A heated environmentalist rebukes claims that electric cars produce CO2 emissions just as high –– if not higher –– than vehicles that use gasoline. You wonder if there is any merit to the claim. Do electric cars produce a lot of carbon dioxide (CO2)?
What is carbon dioxide (CO2)?
Carbon dioxide is the result of the combustion of organic materials, or fossil fuels, such as peat, petroleum, coal, and natural gas. Many of our daily lives require the use of such combustion for things like basic electricity, heating and cooling our homes, as well as driving our motor vehicles.
Whether you drive an electric vehicle or a car that requires gasoline to fuel its engine your car is creating emissions that contribute to the earth’s greenhouse gas. Greenhouse gas is gas that absorbs into the atmosphere and emits radiant energy that is said to contribute to global warming.
Because of the primary ways in which electric cars produce CO2, some have said they are hardly any help in reducing the amount of carbon emissions produced by road vehicles.
How much CO2 do electric vehicles produce?
To understand how much an electric vehicle produces, it helps to see where the emissions come from. There are two main causes of carbon emissions from electric cars.
The first cause of carbon emission due to electric vehicles is their manufacture. Making an electric car can produce massive carbon emissions. For instance, the batteries are a huge source of emissions.
According to research done by the Swedish Environment Institute, the moment an electric car is manufactured up to 17.5 tons of carbon dioxide is emitted by the making of the average electric car battery. That measurement is even larger with the production of some of the larger batteries.
To put that into perspective, a conventional internal combustion engine can produce around 45 metric tons of CO2 in a lifecycle of 160,000 miles.
But electric cars are zero emissions, right?
Unfortunately, zero emissions is still a bit of a pipe dream. While electric cars don’t directly emit large amounts of carbon, they may still be producing a lot more than you think. This greatly depends on the local methods for producing electricity.
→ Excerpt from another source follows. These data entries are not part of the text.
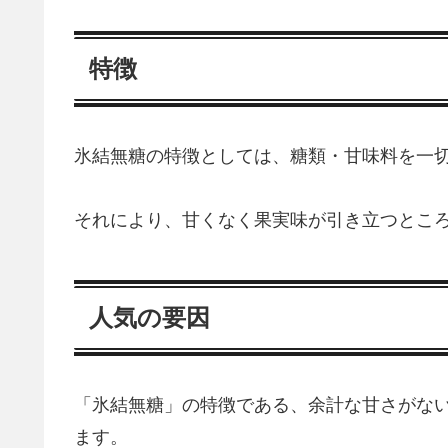
特徴
氷結無糖の特徴としては、糖類・甘味料を一
それにより、甘くなく果実味が引き立つとこ
人気の要因
「氷結無糖」の特徴である、余計な甘さがな
ます。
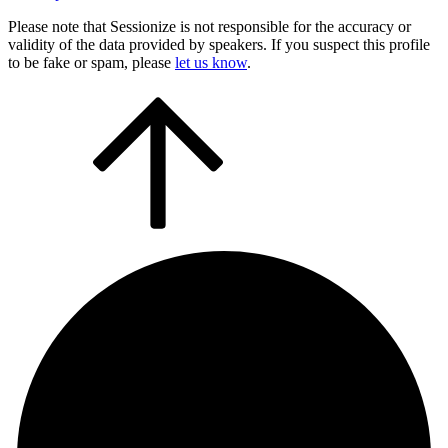
Please note that Sessionize is not responsible for the accuracy or
validity of the data provided by speakers. If you suspect this profile
to be fake or spam, please
let us know
.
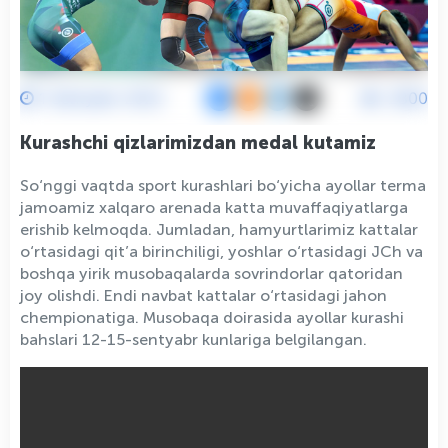
1 Sentyabr 2022
2800
Kurashchi qizlarimizdan medal kutamiz
So‘nggi vaqtda sport kurashlari bo‘yicha ayollar terma
jamoamiz xalqaro arenada katta muvaffaqiyatlarga
erishib kelmoqda. Jumladan, hamyurtlarimiz kattalar
o‘rtasidagi qit’a birinchiligi, yoshlar o‘rtasidagi JCh va
boshqa yirik musobaqalarda sovrindorlar qatoridan
joy olishdi. Endi navbat kattalar o‘rtasidagi jahon
chempionatiga. Musobaqa doirasida ayollar kurashi
bahslari 12-15-sentyabr kunlariga belgilangan.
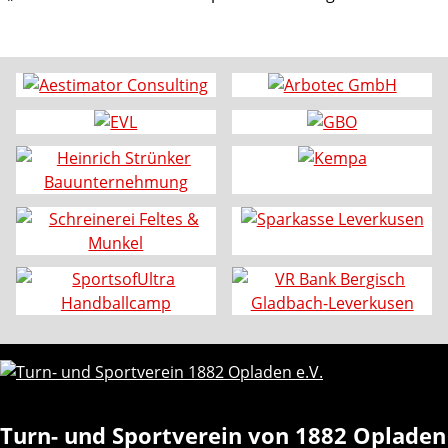
Turn- und Sportverein von 1882 Opladen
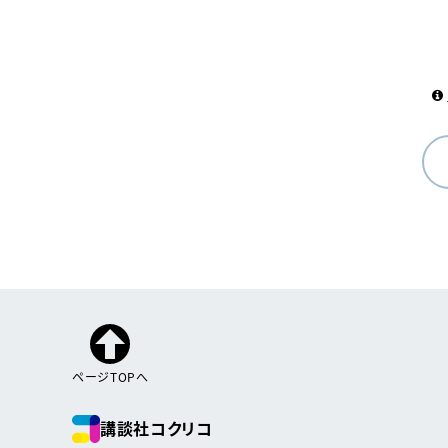
ページTOPへ
講談社コクリコ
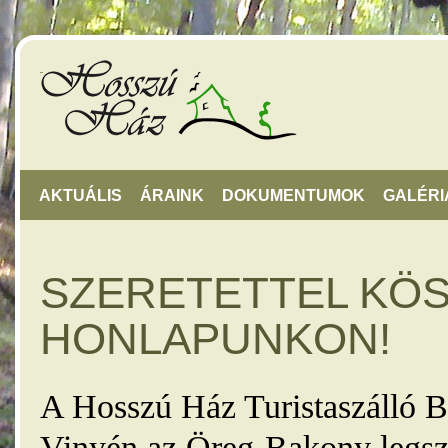
AKTUÁLIS
ÁRAINK
DOKUMENTUMOK
GALÉRI
SZERETETTEL KÖ
HONLAPUNKON!
A Hosszú Ház Turistaszálló B
Vinyén az Öreg-Bakony legsz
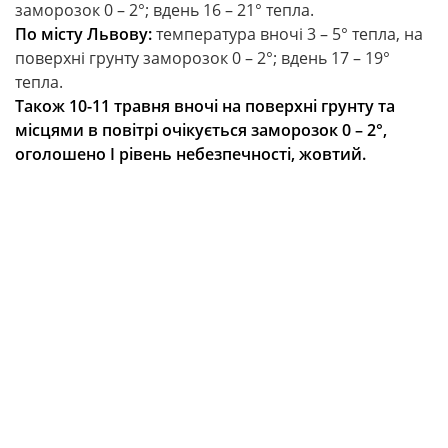
заморозок 0 – 2°; вдень 16 – 21° тепла.
По місту Львову:
температура вночі 3 – 5° тепла, на
поверхні грунту заморозок 0 – 2°; вдень 17 – 19°
тепла.
Також 10-11 травня вночі на поверхні грунту та
місцями в повітрі очікується заморозок 0 – 2°,
оголошено I рівень небезпечності, жовтий.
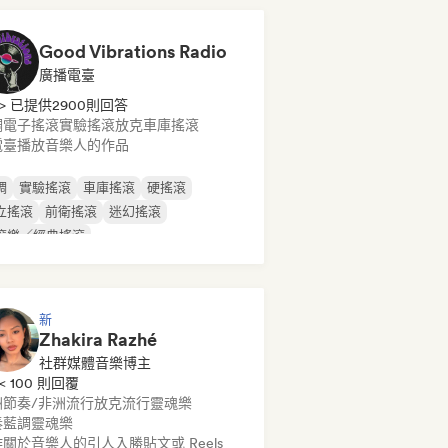
Good Vibrations Radio
廣播電臺
> 已提供2900則回答
調
電子搖滾
實驗搖滾
放克
車庫搖滾
電臺播放音樂人的作品
調
實驗搖滾
車庫搖滾
硬搖滾
立搖滾
前衛搖滾
迷幻搖滾
滾樂／經典搖滾
新
Zhakira Razhé
社群媒體音樂博主
< 100 則回覆
洲節奏/非洲流行
放克
流行靈魂樂
奏藍調
靈魂樂
關於音樂人的引人入勝貼文或 Reels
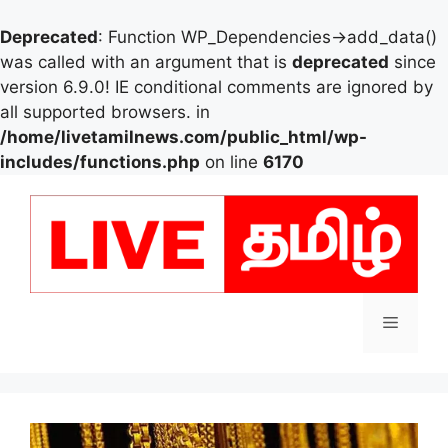
Deprecated
: Function WP_Dependencies->add_data()
was called with an argument that is
deprecated
since
version 6.9.0! IE conditional comments are ignored by
all supported browsers. in
/home/livetamilnews.com/public_html/wp-
includes/functions.php
on line
6170
Skip
to
content
Menu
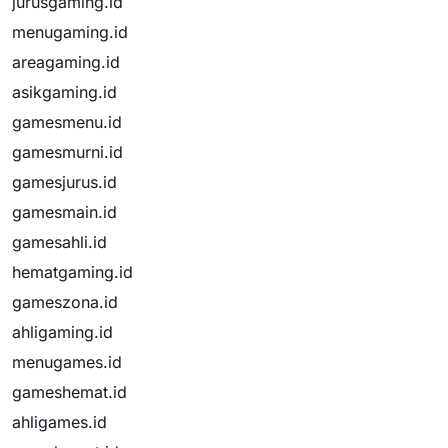
jurusgaming.id
menugaming.id
areagaming.id
asikgaming.id
gamesmenu.id
gamesmurni.id
gamesjurus.id
gamesmain.id
gamesahli.id
hematgaming.id
gameszona.id
ahligaming.id
menugames.id
gameshemat.id
ahligames.id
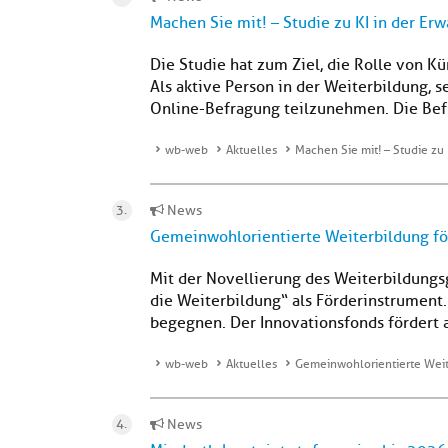
Machen Sie mit! – Studie zu KI in der E
Die Studie hat zum Ziel, die Rolle von Kü
Als aktive Person in der Weiterbildung, se
Online-Befragung teilzunehmen. Die Befr
wb-web
Aktuelles
Machen Sie mit! – Studie zu
News
Gemeinwohlorientierte Weiterbildung fö
Mit der Novellierung des Weiterbildungs
die Weiterbildung“ als Förderinstrument.
begegnen. Der Innovationsfonds fördert 
wb-web
Aktuelles
Gemeinwohlorientierte Weit
News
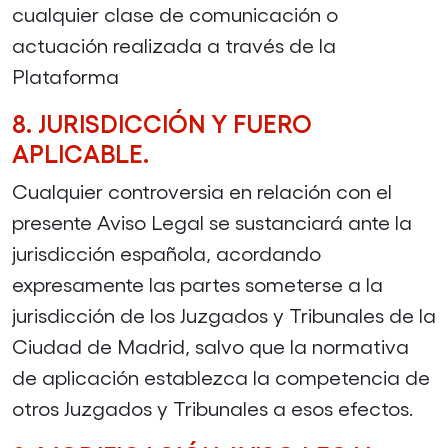
cualquier clase de comunicación o
actuación realizada a través de la
Plataforma
8. JURISDICCIÓN Y FUERO
APLICABLE.
Cualquier controversia en relación con el
presente Aviso Legal se sustanciará ante la
jurisdicción española, acordando
expresamente las partes someterse a la
jurisdicción de los Juzgados y Tribunales de la
Ciudad de Madrid, salvo que la normativa
de aplicación establezca la competencia de
otros Juzgados y Tribunales a esos efectos.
If you still live in an area in which electricity is still largely a coal-heavy operation, your electric car may not actually make much of an environmental difference. However, if you are lucky enough to reside in an area where the electricity produced uses significantly lower amounts of fossil fuels, then your electric car is more likely to have a positive impact on carbon emissions.
Do electric cars emit a lot of Carbon?
There isn’t really a straight answer to this question. Carbon emissions still come down to several factors. If you are working to reduce your carbon footprint, an electric car can be an effective measure. But, you have to be mindful of the electricity used to charge your battery. In addition, trading your current electric vehicle in for a new one every few years isn’t beneficial to the environment.
Even if it is only by a few tons, most electric cars can emit less carbon dioxide into the atmosphere. But you probably want to keep reusing and recycling too. It looks like an electric car has less impact on carbon emissions than some might think.